Trotz des Krieges leben Juden und Palästinenser friedlich zusammen im gemeinsamen Dorf. Sie entscheiden sich weder für Hamas noch für die israelische Regierung.
«Wir werden in Israel angefeindet von Menschen, die nicht wollen, dass wir, Juden und Palästinenser, in Frieden leben und nicht für die eine oder die andere Seite Partei ergreifen», sagte kürzlich in Lugano Samah Salaime, palästinensische Journalistin und Sprecherin des Dorfes «Neve Shalom – Wahat al-Salam». Als Vertreter der «Oase des Friedens», wie das Dorf in der deutschen Übersetzung heisst, war auch der jüdische Schuldirektor Nir Sharon in Lugano anwesend, eingeladen von der Stiftung Spitzer.

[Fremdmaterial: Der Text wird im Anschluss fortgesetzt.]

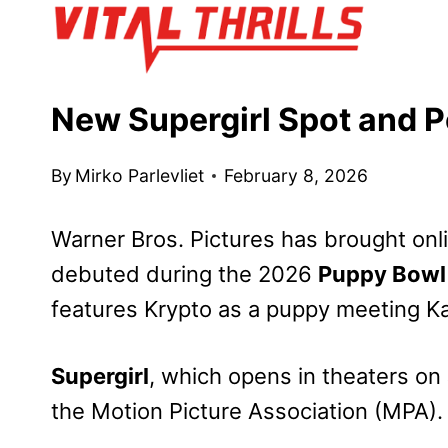
Skip
to
content
New Supergirl Spot and 
By
Mirko Parlevliet
February 8, 2026
Warner Bros. Pictures has
brought onl
debuted during the 2026
Puppy Bowl
features Krypto as a puppy meeting Kara
Supergirl
, which
opens
in theaters on
the Motion Picture Association (MPA).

Das Dorf zwischen Jerusalem und Haifa, in den 70er Jahren gegründet, zählt heute etwa 350 Einwohner. Es ist eine Gemeinschaft von Palästinensern und Juden, alle jungen Leute gehen gemeinsam in die Schule, wo alle Hebräisch und Arabisch lernen. Ebenfalls gemeinsam wird das Dorf verwaltet.

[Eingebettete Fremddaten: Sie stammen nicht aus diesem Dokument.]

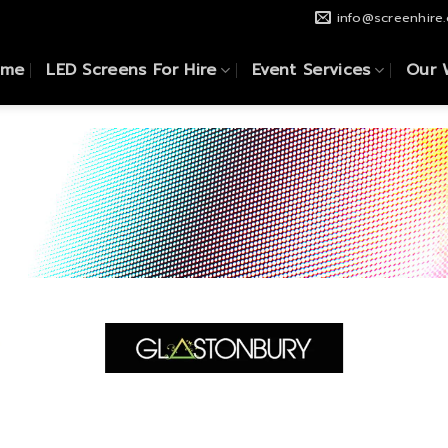
info@screenhire
ome
LED Screens For Hire
Event Services
Our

Der blutige Konflikt – eine schwere Prüfung
Der mörderische Angriff der Hamas auf israelisches Territorium am 7. Oktober und der verheerende Gegenangriff der israelischen Armee im Gaza-Streifen lösten im Dorf einen Schock aus. Nir Sharon berichtete, dass es in jenem Moment sehr wichtig gewesen sei, dass palästinensische Nachbarn ihn angerufen und gefragt hätten, wie es im gehe. Die Dorfbewohner hätten gemeinsam getrauert und seien sich einig geworden, weiterhin in Frieden zusammenleben zu wollen. Der terroristische Überfall durch die Hamas sei auch ein Angriff gegen sie gewesen, erläuterte die palästinensische Einwohnerin des Dorfes, Samah Salaime: Hamas wie auch israelische Extremisten hassten, dass Palästinenser und Juden miteinander leben. Jüdische Extremisten hätten wiederholt das Dorf attackiert: die Schule in Brand gesetzt, Autos von arabischen wie jüdischen Familien zerstört.
Die Bewohner der Oase des Friedens sind überzeugt, dass in diesem Gebiet einzig ein friedliches Miteinander eine Zukunft hat. Es sei jedoch schwierig, heute diese Idee zu verbreiten. Seit rund 40 Jahren besteht die Schule für den Frieden, die Kurse anbietet für Menschen – vor allem junge Leute – der beiden Volksgruppen. Bereits über 65’000 Personen haben Kurse besucht zum Vorbereiten und Versuch eines gemeinsamen Lebens, sagte Nir Sharon, doch die Friedensbotschaft ausserhalb des Dorfes zu verbreiten, sei gegenwärtig nicht möglich.
Unterstützungsvereine in verschiedenen Ländern
In der Schweiz, in Italien und anderen Ländern haben sich Unterstützungsvereine für «Neve Shalom – Wahat al-Salam» gebildet. Jener mit Sitz in Basel hat bereits am 30. Oktober 2023 Bundesrat Ignazio Cassis in einem Brief gebeten, bei den israelischen Behörden vorstellig zu werden infolge der schweren, wiederholten Menschenrechtsverletzungen in Westjordanland. Aufgrund von Angaben verschiedener israelischer Organisationen wurden dort Palästinenser zwangsumgesiedelt und von Siedlern von ihren Olivenhainen vertrieben. Gewalttätige Siedler hätte auch Dörfer attackiert und es seien schon Ende Oktober mehrere Morde dokumentiert worden. In seiner Antwort gab Bundesrat Cassis seiner Besorgnis über die Spannungen und die Gewalt Ausdruck. In Kontakt mit den israelischen Behörden würden die Dienste des Aussenministeriums daran erinnern, das Völkerrecht einzuhalten. Doch ist nicht bekannt, dass Bundesrat Cassis die israelische Botschafterin in der Schweiz jemals einberufen hätte, um Menschenrechtsverletzungen zu beanstanden.
PS: Am 24.05.2024 findet in Basel die Jahresversammlung des schweizerischen Vereins «Neve Shalom – Wahat al-Salam» statt, an der u. a. der genannte Schuldirektor Nir Sharon vom Friedensdorf anwesend sein wird.